# [Problem to work on]
Return only these lines, exactly: the one containing "2022, Issue 1)" and every line after it in the listing.

»»

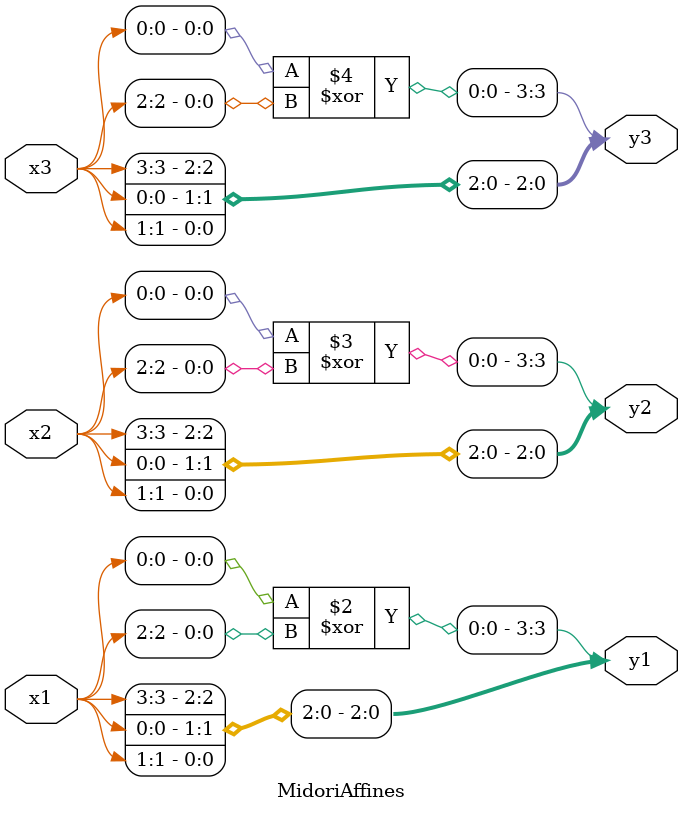
<source format=v>
/*
* -----------------------------------------------------------------
* AUTHOR  : Aein Rezaei Shahmirzadi (aein.rezaeishahmirzadi@rub.de)
* DOCUMENT: "Cryptanalysis of Efficient Masked Ciphers: Applications to Low Latency" (TCHES 2022, Issue 1)
* -----------------------------------------------------------------
*
* Copyright (c) 2021, Aein Rezaei Shahmirzadi
*
* All rights reserved.
*
* THIS SOFTWARE IS PROVIDED BY THE COPYRIGHT HOLDERS AND CONTRIBUTORS "AS IS" AND
* ANY EXPRESS OR IMPLIED WARRANTIES, INCLUDING, BUT NOT LIMITED TO, THE IMPLIED
* WARRANTIES OF MERCHANTABILITY AND FITNESS FOR A PARTICULAR PURPOSE ARE
* DISCLAIMED. IN NO EVENT SHALL THE COPYRIGHT HOLDER OR CONTRIBUTERS BE LIABLE FOR ANY
* DIRECT, INDIRECT, INCIDENTAL, SPECIAL, EXEMPLARY, OR CONSEQUENTIAL DAMAGES
* (INCLUDING, BUT NOT LIMITED TO, PROCUREMENT OF SUBSTITUTE GOODS OR SERVICES;
* LOSS OF USE, DATA, OR PROFITS; OR BUSINESS INTERRUPTION) HOWEVER CAUSED AND
* ON ANY THEORY OF LIABILITY, WHETHER IN CONTRACT, STRICT LIABILITY, OR TORT
* (INCLUDING NEGLIGENCE OR OTHERWISE) ARISING IN ANY WAY OUT OF THE USE OF THIS
* SOFTWARE, EVEN IF ADVISED OF THE POSSIBILITY OF SUCH DAMAGE.
*
* Please see LICENSE and README for license and further instructions.
*/

module MidoriAffines(
    input [3:0] x1,
    input [3:0] x2,
    input [3:0] x3,
    output [3:0] y1,
    output [3:0] y2,
    output [3:0] y3
    );

	parameter num = 1;
	
	wire [3:0] notx1;
	assign notx1 = ~x1;
	
	generate
		//input affine
		if(num == 1) begin
			assign y1 = {x1[0] ^ x1[2],x1[3],x1[0],x1[1]};
			assign y2 = {x2[0] ^ x2[2],x2[3],x2[0],x2[1]};
			assign y3 = {x3[0] ^ x3[2],x3[3],x3[0],x3[1]};
		end
		//output affine
		if(num == 2) begin
			assign y1 = {~x1[1], x1[2] ^ x1[3], x1[0], x1[2]};
			assign y2 = {x2[1], x2[2] ^ x2[3], x2[0], x2[2]};
			assign y3 = {x3[1], x3[2] ^ x3[3], x3[0], x3[2]};
		end
		//middle affine
		if(num == 3) begin
			assign y1 = {x1[2] ~^ x1[0], x1[0], x1[1], x1[1] ^ x1[3]};
			assign y2 = {x2[2] ~^ x2[0], x2[0], x2[1], x2[1] ^ x2[3]};
			assign y3 = {x3[2] ~^ x3[0], x3[0], x3[1], x3[1] ^ x3[3]};
		end
   endgenerate

endmodule

</source>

««

# [Your solution]
* DOCUMENT: "Cryptanalysis of Efficient Masked Ciphers: Applications to Low Latency" (TCHES 2022, Issue 1)
* -----------------------------------------------------------------
*
* Copyright (c) 2021, Aein Rezaei Shahmirzadi
*
* All rights reserved.
*
* THIS SOFTWARE IS PROVIDED BY THE COPYRIGHT HOLDERS AND CONTRIBUTORS "AS IS" AND
* ANY EXPRESS OR IMPLIED WARRANTIES, INCLUDING, BUT NOT LIMITED TO, THE IMPLIED
* WARRANTIES OF MERCHANTABILITY AND FITNESS FOR A PARTICULAR PURPOSE ARE
* DISCLAIMED. IN NO EVENT SHALL THE COPYRIGHT HOLDER OR CONTRIBUTERS BE LIABLE FOR ANY
* DIRECT, INDIRECT, INCIDENTAL, SPECIAL, EXEMPLARY, OR CONSEQUENTIAL DAMAGES
* (INCLUDING, BUT NOT LIMITED TO, PROCUREMENT OF SUBSTITUTE GOODS OR SERVICES;
* LOSS OF USE, DATA, OR PROFITS; OR BUSINESS INTERRUPTION) HOWEVER CAUSED AND
* ON ANY THEORY OF LIABILITY, WHETHER IN CONTRACT, STRICT LIABILITY, OR TORT
* (INCLUDING NEGLIGENCE OR OTHERWISE) ARISING IN ANY WAY OUT OF THE USE OF THIS
* SOFTWARE, EVEN IF ADVISED OF THE POSSIBILITY OF SUCH DAMAGE.
*
* Please see LICENSE and README for license and further instructions.
*/

module MidoriAffines(
    input [3:0] x1,
    input [3:0] x2,
    input [3:0] x3,
    output [3:0] y1,
    output [3:0] y2,
    output [3:0] y3
    );

	parameter num = 1;
	
	wire [3:0] notx1;
	assign notx1 = ~x1;
	
	generate
		//input affine
		if(num == 1) begin
			assign y1 = {x1[0] ^ x1[2],x1[3],x1[0],x1[1]};
			assign y2 = {x2[0] ^ x2[2],x2[3],x2[0],x2[1]};
			assign y3 = {x3[0] ^ x3[2],x3[3],x3[0],x3[1]};
		end
		//output affine
		if(num == 2) begin
			assign y1 = {~x1[1], x1[2] ^ x1[3], x1[0], x1[2]};
			assign y2 = {x2[1], x2[2] ^ x2[3], x2[0], x2[2]};
			assign y3 = {x3[1], x3[2] ^ x3[3], x3[0], x3[2]};
		end
		//middle affine
		if(num == 3) begin
			assign y1 = {x1[2] ~^ x1[0], x1[0], x1[1], x1[1] ^ x1[3]};
			assign y2 = {x2[2] ~^ x2[0], x2[0], x2[1], x2[1] ^ x2[3]};
			assign y3 = {x3[2] ~^ x3[0], x3[0], x3[1], x3[1] ^ x3[3]};
		end
   endgenerate

endmodule

</source>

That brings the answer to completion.